Brian reads his speech (most of it was published in the Winter 2006 issue of City Journal). His voice often trails off at the end of a sentence and becomes inaudible. That and the wild screaming from the fevered crowd (OK, I made up that screaming stuff).

He says:

Dan Rather's retirement a year early signalled the decline of Old Media...

On New York's WLIB, Air America's ratings were below the all-Caribbean music that replaced it.

Air America doesn't even show up in the Arbitrons [radio ratings] for Washington D.C.

Liberals tend to be deadly earnest on the radio. They are taken over by Political Correctness.

FOX News was the first alternatives news organization to the mainstream elite. FOX broke the UN's oil-bribery scandal.

FOX predicted in its last poll before the election that Kerry would beat Bush by several percentage points.

On Brit Hume's FOX show, liberal and conservative thinktanks are quoted equally. On CBS, liberal thinktanks are cited 4-1 over conservatives.

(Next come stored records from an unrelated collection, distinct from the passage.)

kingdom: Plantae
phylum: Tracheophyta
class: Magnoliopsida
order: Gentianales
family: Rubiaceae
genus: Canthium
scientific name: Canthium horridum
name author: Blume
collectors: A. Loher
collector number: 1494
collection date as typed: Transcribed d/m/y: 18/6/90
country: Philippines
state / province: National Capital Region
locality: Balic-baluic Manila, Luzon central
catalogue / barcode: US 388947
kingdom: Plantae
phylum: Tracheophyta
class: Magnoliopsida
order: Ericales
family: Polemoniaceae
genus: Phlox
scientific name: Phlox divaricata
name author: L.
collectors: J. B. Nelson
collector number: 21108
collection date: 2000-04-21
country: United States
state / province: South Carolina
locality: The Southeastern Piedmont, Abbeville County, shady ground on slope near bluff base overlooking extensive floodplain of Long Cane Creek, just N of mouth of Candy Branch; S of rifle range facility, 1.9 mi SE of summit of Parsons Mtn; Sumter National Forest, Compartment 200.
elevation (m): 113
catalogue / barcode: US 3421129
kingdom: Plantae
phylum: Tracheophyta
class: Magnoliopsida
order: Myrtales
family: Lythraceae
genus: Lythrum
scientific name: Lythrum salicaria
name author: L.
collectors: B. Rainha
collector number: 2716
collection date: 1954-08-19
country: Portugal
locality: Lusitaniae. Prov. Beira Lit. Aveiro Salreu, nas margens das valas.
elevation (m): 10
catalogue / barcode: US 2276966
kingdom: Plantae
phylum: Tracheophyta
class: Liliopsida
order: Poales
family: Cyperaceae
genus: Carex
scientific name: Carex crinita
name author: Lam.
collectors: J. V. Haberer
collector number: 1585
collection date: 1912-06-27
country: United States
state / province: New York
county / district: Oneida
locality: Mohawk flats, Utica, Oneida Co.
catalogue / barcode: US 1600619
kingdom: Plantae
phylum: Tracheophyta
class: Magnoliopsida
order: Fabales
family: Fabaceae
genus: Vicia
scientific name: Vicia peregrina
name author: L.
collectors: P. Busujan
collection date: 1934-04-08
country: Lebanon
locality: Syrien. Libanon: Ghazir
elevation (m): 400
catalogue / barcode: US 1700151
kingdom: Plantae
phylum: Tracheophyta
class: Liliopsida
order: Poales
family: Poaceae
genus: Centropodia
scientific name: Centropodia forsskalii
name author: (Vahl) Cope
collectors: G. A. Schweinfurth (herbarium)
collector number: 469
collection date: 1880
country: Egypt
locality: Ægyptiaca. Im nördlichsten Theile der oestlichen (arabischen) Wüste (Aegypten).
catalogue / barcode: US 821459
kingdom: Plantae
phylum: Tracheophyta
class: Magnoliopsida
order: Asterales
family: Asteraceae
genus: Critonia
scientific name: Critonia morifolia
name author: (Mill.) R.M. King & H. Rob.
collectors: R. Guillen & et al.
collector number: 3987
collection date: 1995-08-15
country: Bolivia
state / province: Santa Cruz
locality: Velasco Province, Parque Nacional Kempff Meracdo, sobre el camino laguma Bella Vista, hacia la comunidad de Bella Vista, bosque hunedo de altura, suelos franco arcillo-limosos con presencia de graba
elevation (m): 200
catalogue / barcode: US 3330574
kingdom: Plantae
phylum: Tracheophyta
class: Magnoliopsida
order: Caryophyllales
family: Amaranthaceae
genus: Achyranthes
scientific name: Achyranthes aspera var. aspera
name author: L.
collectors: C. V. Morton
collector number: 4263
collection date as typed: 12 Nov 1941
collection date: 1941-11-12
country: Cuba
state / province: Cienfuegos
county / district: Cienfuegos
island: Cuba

Al Franken's a weird guy. Narcissistic. He mainly wanted to talk about himself and how I had not portrayed him fairly. I didn't lose my temper.

He has some weird psycho-drama going on. He's a terrible radio host. He has these long silences.

Instead of fighting back with ideas, liberals are illiberally trying to strangle new media.

The Left has lost its media monopoly and has trouble competing in the marketplace of ideas.

The Left likes campaign finance reform because it leaves exempt its two bastions -- the news media and academia.

All you need to do is tell people where the money comes from and let them make up their own minds.

Talk radio gets underestimated by conservative intellectuals. One-quarter of Americans listen to talk radio.

Both the Daily Show and South Park puncture the pieties of the Left. South Park is more popular than the Daily Show.

I can't stand Bill Mahr. I prefer Jon Stewart.

Dennis Miller would've flourished on latenight TV. He had that kind of personality.

CNN is reflexively liberal. I've been inside CNN. Everybody there is a liberal.

Canadian bloggers were not allowed to write about the election for 24 (or 48) hours before the election.

I ask him if he's debated David Brock. He says no. He doesn't think much of Brock and his organization Media Matters.